Snyk accesses and stores the names and version numbers of your dependencies. Snyk stores the names of associated licenses, including copyright and attribution information.

What is Snyk vulnerabilities? ›

Snyk is a developer security platform. Integrating directly into development tools, workflows, and automation pipelines, Snyk makes it easy for teams to find, prioritize, and fix security vulnerabilities in code, dependencies, containers, and infrastructure as code.

What tools does Snyk support? ›

Snyk supports: JavaScript, Java (Gradle, Maven), . NET, Python, Golang, Swift, Objective-C (CocoaPods), Scala, Ruby, PHP, Bazel, Terraform, CloudFormation, Azure Resource Manager, Kubernetes, and Dockerfiles.

Is Snyk code free? ›

Snyk functionality is available with several pricing plans: Free: For individual developers and small teams looking to secure while they build.

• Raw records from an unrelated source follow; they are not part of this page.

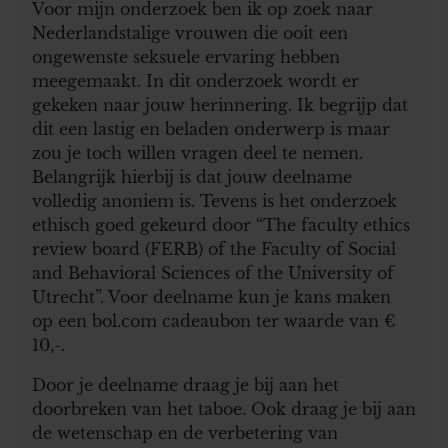
Voor mijn onderzoek ben ik op zoek naar
Nederlandstalige vrouwen die ooit een
ongewenste seksuele ervaring hebben
meegemaakt. In dit onderzoek wordt er
gekeken naar jouw herinnering. Ik begrijp dat
dit een lastig en beladen onderwerp is maar
zou je toch willen vragen deel te nemen.
Belangrijk hierbij is dat jouw deelname
volledig anoniem is. Tevens is het onderzoek
ethisch goed gekeurd door “The faculty ethics
review board (FERB) of the Faculty of Social
and Behavioral Sciences of the University of
Utrecht”. Voor deelname kun je kans maken
op een bol.com cadeaubon ter waarde van €
10,-.
Door je deelname draag je bij aan het
doorbreken van het taboe. Ook draag je bij aan
de wetenschap en de verbetering van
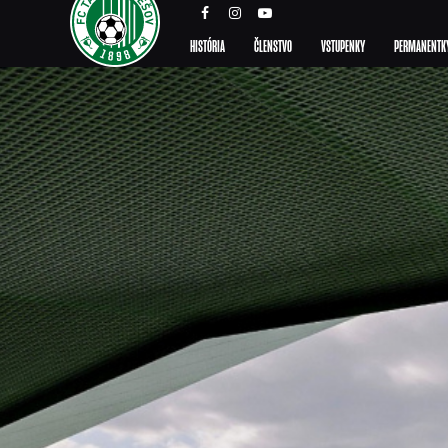
HISTÓRIA
ČLENSTVO
VSTUPENKY
PERMANENTK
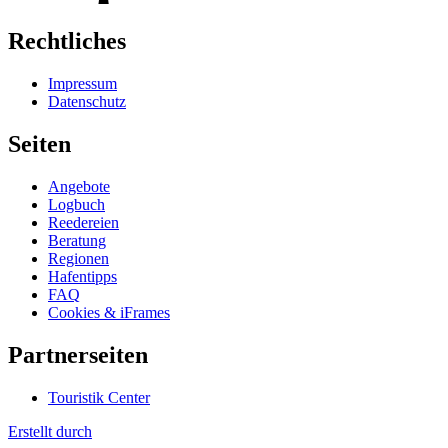
Rechtliches
Impressum
Datenschutz
Seiten
Angebote
Logbuch
Reedereien
Beratung
Regionen
Hafentipps
FAQ
Cookies & iFrames
Partnerseiten
Touristik Center
Erstellt durch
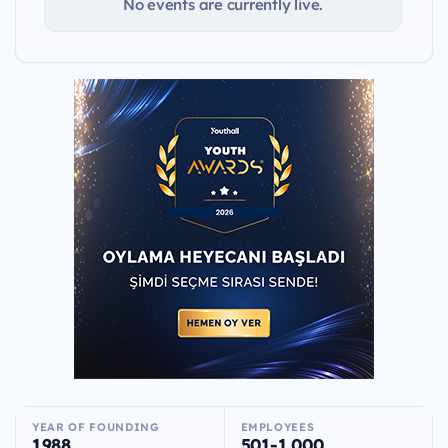
No events are currently live.
YEAR OF FOUNDING
EMPLOYEES
1988
501-1.000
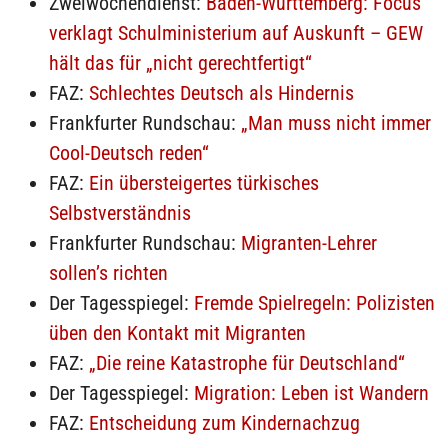
Zweiwochendienst:
Baden-Württemberg: Focus
verklagt Schulministerium auf Auskunft – GEW
hält das für „nicht gerechtfertigt“
FAZ:
Schlechtes Deutsch als Hindernis
Frankfurter Rundschau:
„Man muss nicht immer
Cool-Deutsch reden“
FAZ:
Ein übersteigertes türkisches
Selbstverständnis
Frankfurter Rundschau:
Migranten-Lehrer
sollen’s richten
Der Tagesspiegel:
Fremde Spielregeln: Polizisten
üben den Kontakt mit Migranten
FAZ:
„Die reine Katastrophe für Deutschland“
Der Tagesspiegel:
Migration: Leben ist Wandern
FAZ:
Entscheidung zum Kindernachzug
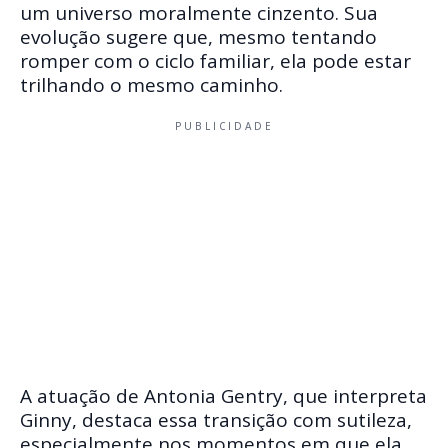
um universo moralmente cinzento. Sua
evolução sugere que, mesmo tentando
romper com o ciclo familiar, ela pode estar
trilhando o mesmo caminho.
PUBLICIDADE
A atuação de Antonia Gentry, que interpreta
Ginny, destaca essa transição com sutileza,
especialmente nos momentos em que ela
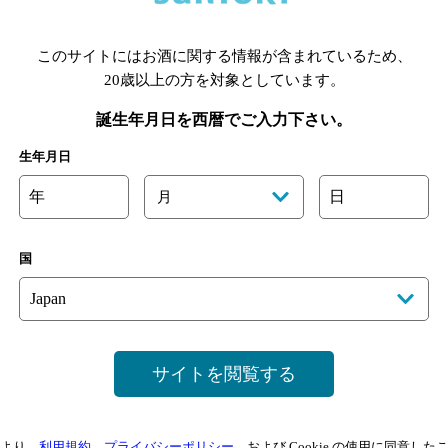
あります。詳しくはお店にお問い合わせください。
様のご判断でご利用ください。
このサイトにはお酒に関する情報が含まれているため、
20歳以上の方を対象としています。
誕生年月日を西暦でご入力下さい。
生年月日
年
日
月
国
サイトを閲覧する
より、
利用規約
、
プライバシーポリシー
、および Cookie の使用に同意し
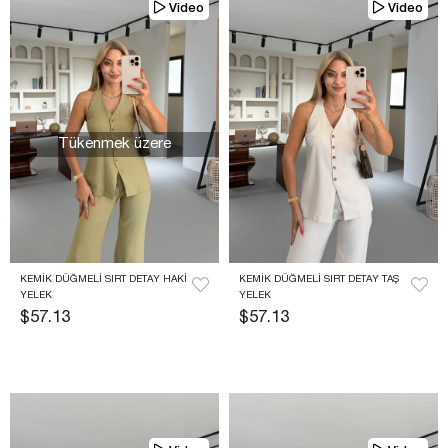
Video
Video
Tükenmek üzere
KEMIK DÜĞMELI SIRT DETAY HAKI 
KEMIK DÜĞMELI SIRT DETAY TAŞ 
YELEK
YELEK
$57.13
$57.13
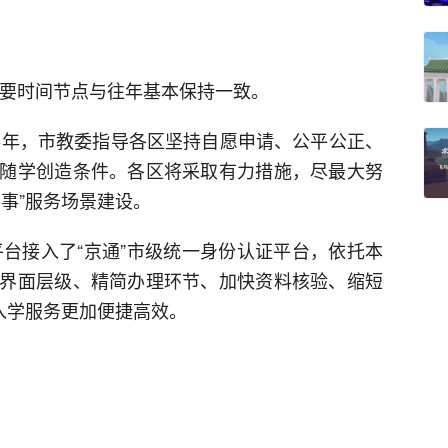
重要时间节点与往年基本保持一致。
25年，市教委指导各区坚持自愿申请、公平公正、
随学创造条件。各区将采取有力措施，尽最大努
事”服务场景建设。
平台接入了“京通”市级统一身份认证平台，依托本
界面层级、精简办理环节、加快资料核验、缩短
入学服务更加便捷高效。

Limited tests. Team: For dev teams looking to build security into their development process with shared visibility into projects.

How reliable is Snyk? ›

Snyk is the #1 ranked solution in top DevSecOps tools, #2 ranked solution in Container Security Solutions, #2 ranked solution in top Software Composition Analysis (SCA) tools, and #8 ranked solution in application security solutions. PeerSpot users give Snyk an average rating of 8.0 out of 10.

How does Snyk handle data? ›

We store a hash of each user's email address in order to track unique contributors, without breaching your privacy.

Top Articles
Latest Posts
Article information

Author: Golda Nolan II

Last Updated: 05/05/2023

Views: 6602

Rating: 4.8 / 5 (78 voted)

Reviews: 85% of readers found this page helpful

Author information

Name: Golda Nolan II

Birthday: 1998-05-14

Address: Suite 369 9754 Roberts Pines, West Benitaburgh, NM 69180-7958

Phone: +522993866487

Job: Sales Executive

Hobby: Worldbuilding, Shopping, Quilting, Cooking, Homebrewing, Leather crafting, Pet

Introduction: My name is Golda Nolan II, I am a thoughtful, clever, cute, jolly, brave, powerful, splendid person who loves writing and wants to share my knowledge and understanding with you.